I thought I might ask here before spending some money on it because I’m sure there are a lot of startup founders here.
Basically, I’m doing a 1 year gig for a very early stage startup (3 months old) and I’m thinking of taking ONLY (not cash) equity or options as compensation.
But, the trick is I don’t want this to be taxed as income. Makes no sense to pay income tax on something that might be worthless in the future.
Anyone had a similar situation? I read about special treatment for startups and private (non tradable stocks) in Zurich. I’m completely fine to pay taxes at some point in the future if the company is acquired or if there is an liquidity event. Or if it’s options to convert it to real equity at some point.
Dunno, any ideas on what’s the standard (minimum tax upfront) approach?
Maybe it came out wrong but I don’t want cash, I jsut want to make sure that the equity that i get now is not taxed now, but only when sold. Happy to pay taxes when/if i actually make profit on this.
Your compensation replaces an income for which you would be paid monthly. In this case, it will be considered as income by your canton’s tax authorities.
All income from an activity carried out within the framework of an employment relationship, whether governed by private or public law, is taxable, including ancillary income such as compensation for special services, commissions, allowances, seniority bonuses, gratuities, tantièmes, appreciable cash benefits deriving from employee shareholdings and other appreciable cash benefits (art. 17 al. 1 LIFD).
If I were a taxman, I would consider your compensation to be an appreciable cash benefit, and therefore income in the final analysis.
Another way of taxing your compensation would be under the aegis of art. 17a LIFD, The following are considered to be employee shareholdings in the strict sense of the term (a) shares, profit-sharing certificates, participation certificates, company shares and any other shareholdings offered to the employee by the employer, the parent company or another company in the group. (b) Options giving entitlement to the acquisition of the shareholdings referred to in letter a. Expectations of simple cash compensation are considered to be employee shareholdings in the wrong sense of the term.
In fine, it will hard to not consider your compensation as income for the tax authority.
Seems like you’d want a non-genuine participation (taxable when exercising).
(You can’t avoid being taxed, it’s just about when the tax event occurs)

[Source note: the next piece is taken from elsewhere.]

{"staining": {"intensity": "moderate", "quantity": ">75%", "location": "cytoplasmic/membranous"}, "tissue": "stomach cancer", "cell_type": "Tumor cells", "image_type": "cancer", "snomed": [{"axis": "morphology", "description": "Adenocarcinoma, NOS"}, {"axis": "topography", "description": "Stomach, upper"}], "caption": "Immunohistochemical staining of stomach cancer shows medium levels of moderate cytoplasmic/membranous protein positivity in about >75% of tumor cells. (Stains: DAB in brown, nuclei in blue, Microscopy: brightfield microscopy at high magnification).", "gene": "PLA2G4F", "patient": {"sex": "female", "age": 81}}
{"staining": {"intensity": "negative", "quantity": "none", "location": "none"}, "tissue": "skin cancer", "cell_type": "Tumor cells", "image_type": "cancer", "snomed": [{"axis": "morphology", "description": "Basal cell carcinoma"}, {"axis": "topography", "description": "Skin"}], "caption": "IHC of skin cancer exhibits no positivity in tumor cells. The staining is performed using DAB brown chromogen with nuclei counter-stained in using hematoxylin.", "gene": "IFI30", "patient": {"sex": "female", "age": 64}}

(It’s generally worse because you don’t benefit from tax free capital gain, so especially for a company that has potential it’s not clear it’s the best option. Genuine+enough salary to cover taxes is probably better)
Yeah don’t trust chatgpt, it’s all bogus. Read the pestalozzi article, it’s not so complicated
edit: in general I’d say this might be more interesting than cash only if you 1) strongly believe in the upsides for the company 2) you wouldn’t have access to the company shares otherwise.

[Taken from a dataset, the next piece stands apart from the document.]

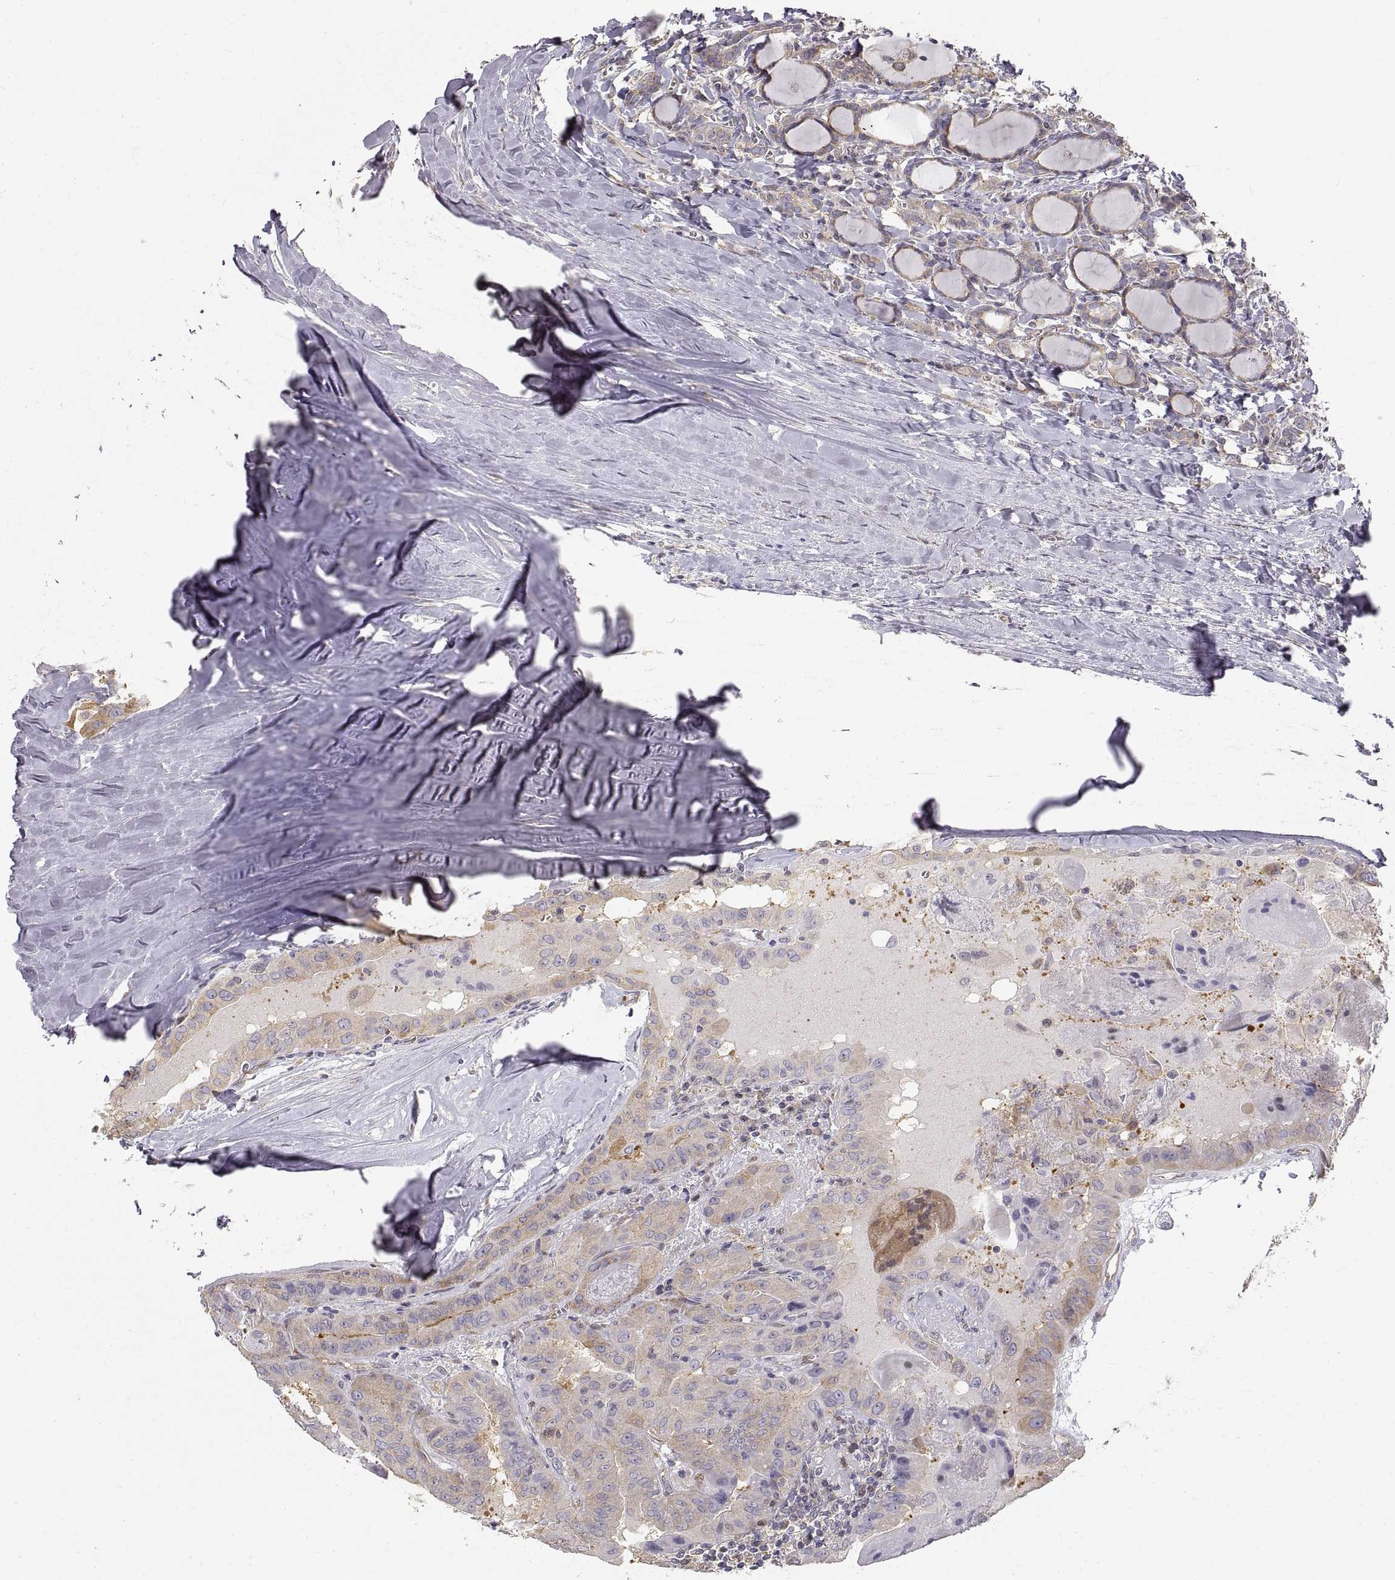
{"staining": {"intensity": "weak", "quantity": "25%-75%", "location": "cytoplasmic/membranous"}, "tissue": "thyroid cancer", "cell_type": "Tumor cells", "image_type": "cancer", "snomed": [{"axis": "morphology", "description": "Papillary adenocarcinoma, NOS"}, {"axis": "topography", "description": "Thyroid gland"}], "caption": "Brown immunohistochemical staining in thyroid papillary adenocarcinoma shows weak cytoplasmic/membranous expression in about 25%-75% of tumor cells.", "gene": "HSP90AB1", "patient": {"sex": "female", "age": 37}}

(in any case you’ll pay at least the same amount of taxes as if you were paid the FMV at vesting in cash)
You don’t have enough cash to pay proper salaries. So now you pay low salaries to employees but also they have to pay tax on the equity that they received.
That’s my thinking as well. But let’s say you agreed to receive 5K CHF / month for consultancy in equity.
Wouldn’t that mean that that amount is worth “at least” 5K? As far as I understood that’s the amount on which AHV/income tax would be paid.
The problem is then, that you can’t actually sell that equity because it’s an illiquid startup. And potentialy, in the future it’s worth zero. So you basically “bought” 5K CHF worth of potentially worthless stock.
Yes, it’s 5k/month of compensation, and thus taxable income. Whether it’s liquid or not does not matter for income tax (but actually matters for wealth tax).
The way around that is stock options, then you delay the tax event until your exercise them.
But the later you exercise them, the more taxes you pay (presuming the stock value rises of course).
I’m not aware of all the rules, but I assume you can have options with a strike price of 0.
That’s super bad. Why would anyone then take equity only during the startup phase unless they are insane and ultra super buillish on just an idea that’s not even implemented and profitable yet.
We really need some sort of a startup equity relief which would incentive people more.
like i said in my reply, you can reduce the tax value by locking it up for a long time. and also, if you expect the value to go up substantially in the future, you can pay the tax now at the low price (reduce further by lockup) and then sell it tax free later when it is worth a lot.
Anyone taking equity only should indeed be ultra super bullish… regardless of taxation. For employees the equity is a bonus, but you shouldn’t count on it having much value.
I don’t really see why equity should somehow have preferential treatment.
You can already avoid paying the taxes at vest if that’s what you want (making the grant a non-genuine participation, tho as I mentioned it’s not in your interest if you actually believe the company will have massive growth). Lockup period can also reduce the taxable value of the options.
Also the valuation of a startup should actually be fairly low (so taxes should be accordingly low).
There’s also a lot of tax advantages for companies (e.g. deducting more than 100% of R&D work, etc.)